Despite beginning over a decade before Christopher Small first described ‘musicking,’ composer Jon Rose’s Great Fences of Australia (1983–2015) is a multifaceted project which can be retroactively labelled as such. In this paper I identify four different variants of Great Fences, considering how each represents a different hybridity of participatory and presentational performance modalities. This includes the original improvisations with violin bows on wire fences in the Australian outback; the fixed-media works produced using the resultant field recordings; subsequent gallery-installation performances; and, finally, the adaptation of the project into a concert-hall piece commissioned by the Kronos Quartet.

Beginning with the original Great Fences improvisations, I invoke Tim Ingold’s account of processual textility and Édouard Glissant’s notions of errantry and circular nomadism to frame Rose’s project as a participatory process of mapping the Australian outback’s variegated “sonic cartography.” Sounding out these vast physical barriers entails raising their sonic potential from obscurity; transforming dormant, inanimate fences into resurgent, ecologically-situated voices.
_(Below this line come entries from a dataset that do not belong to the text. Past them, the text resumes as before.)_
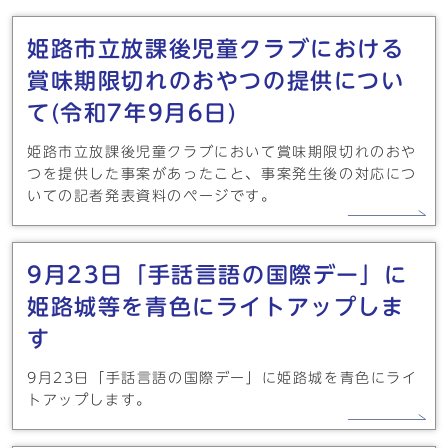
姫路市立放課後児童クラブにおける
賞味期限切れのおやつの提供につい
て(令和7年9月6日)
姫路市立放課後児童クラブにおいて賞味期限切れのおや
つを提供した事案があったこと、事案発生後の対応につ
いての記者発表資料のページです。
9月23日「手話言語の国際デー」に
姫路城等を青色にライトアップしま
す
9月23日「手話言語の国際デー」に姫路城を青色にライ
トアップします。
I discuss how these voices are colonial articulations of sovereign Indigenous lands; in some areas, the arbitrary physical subdivision of the landscape forcefully supplanted traditional use of orally-transmitted navigational and narrative “songlines.” Evaluating Rose’s initial in-situ improvisations alongside the project’s eventual Kronos Quartet adaptation, I contemplate how these different performance modalities influence our interpretation of the fence-as-sounding-body. I contend that the four variants of Great Fences demonstrate how contemporary practices of musicking can encapsulate shifting performer-object dynamics, wherein the fence itself becomes a pseudo-agential element in the musicking paradigm.